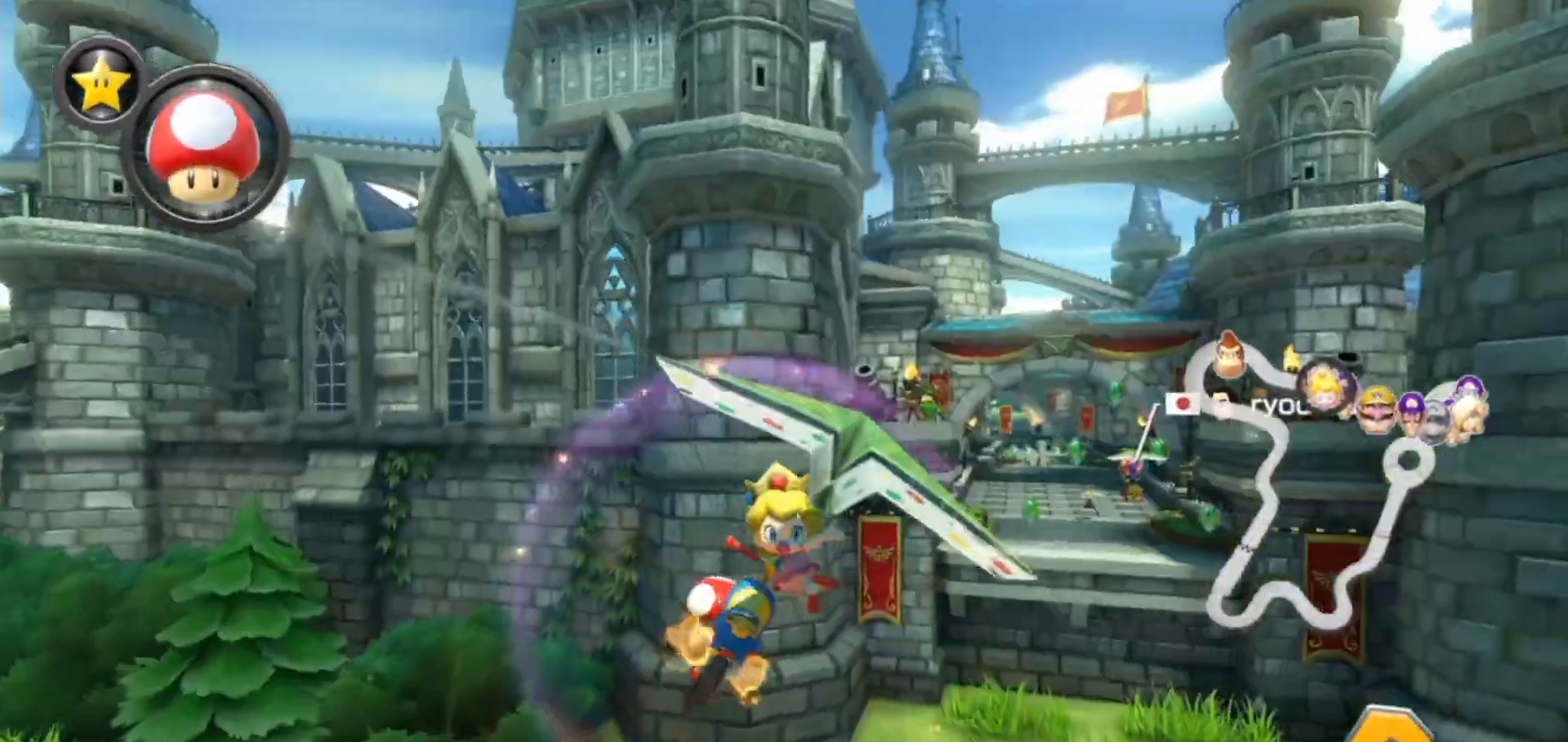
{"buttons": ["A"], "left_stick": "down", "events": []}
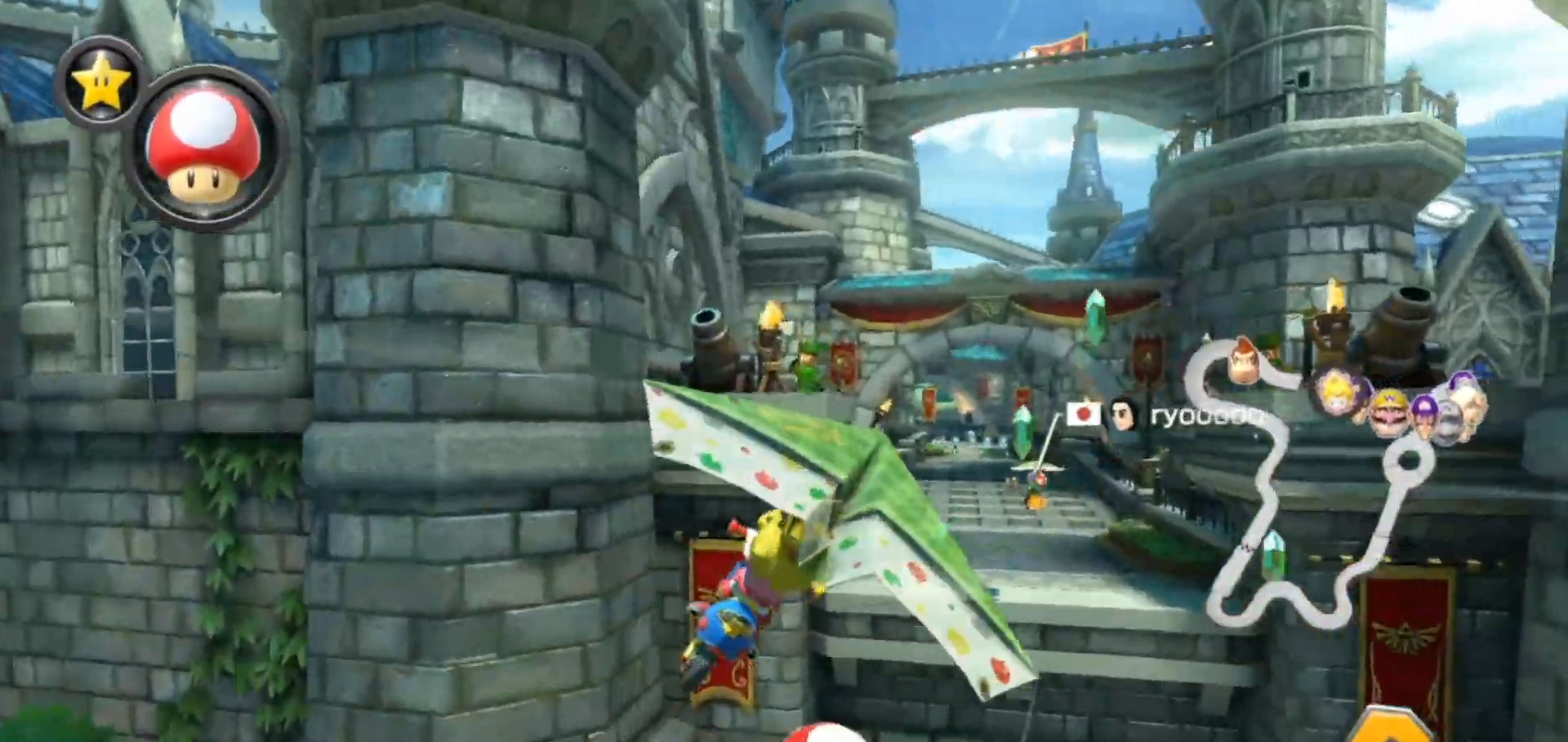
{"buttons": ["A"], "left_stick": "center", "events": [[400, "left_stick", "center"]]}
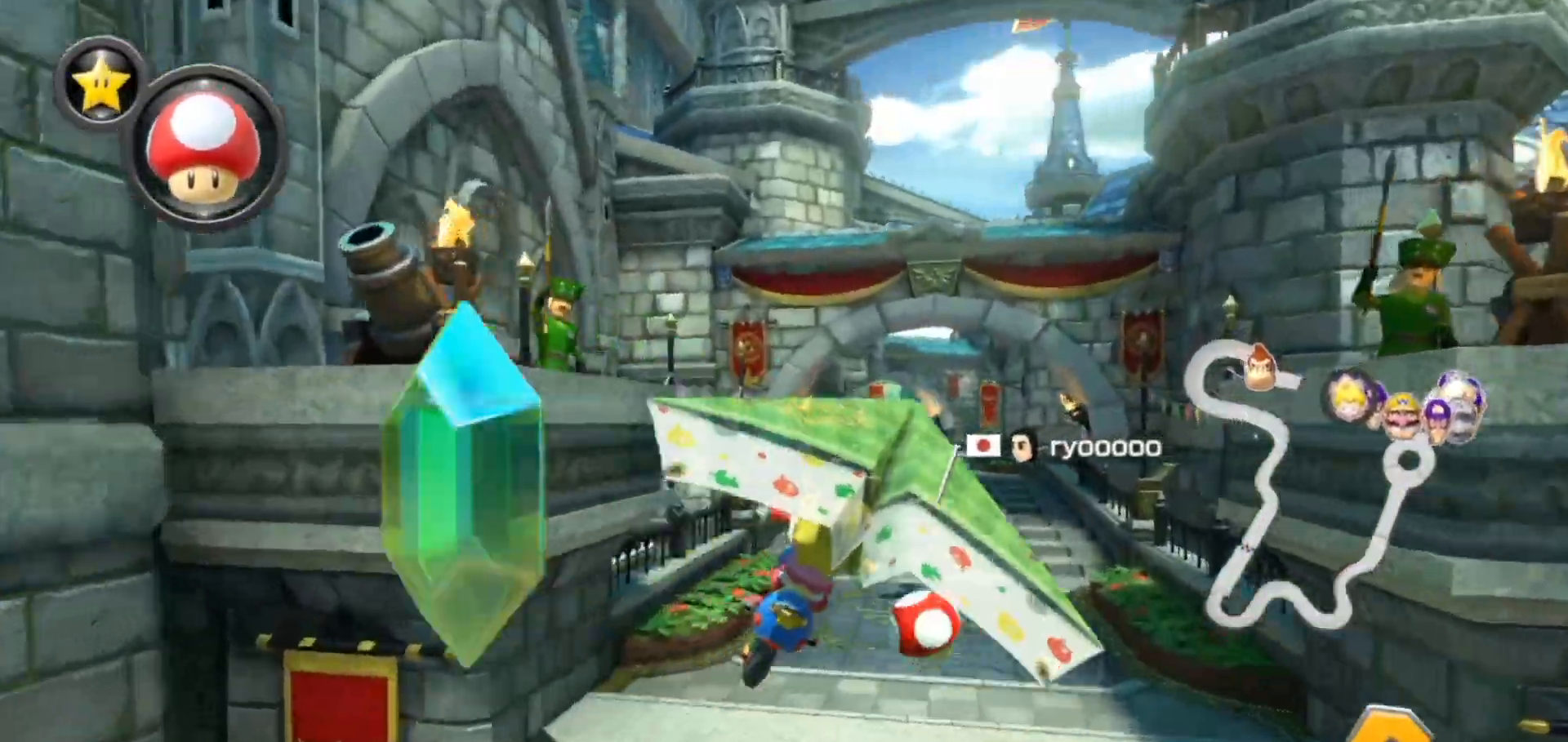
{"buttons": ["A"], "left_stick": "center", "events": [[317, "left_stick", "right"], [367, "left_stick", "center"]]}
■ ■ ■ ■
Give an exact copy of the data, and omit any pictures it holds.

▶ **OUTPUT**:
{"buttons": ["A"], "left_stick": "down", "events": []}
{"buttons": ["A"], "left_stick": "center", "events": [[400, "left_stick", "center"]]}
{"buttons": ["A"], "left_stick": "center", "events": [[317, "left_stick", "right"], [367, "left_stick", "center"]]}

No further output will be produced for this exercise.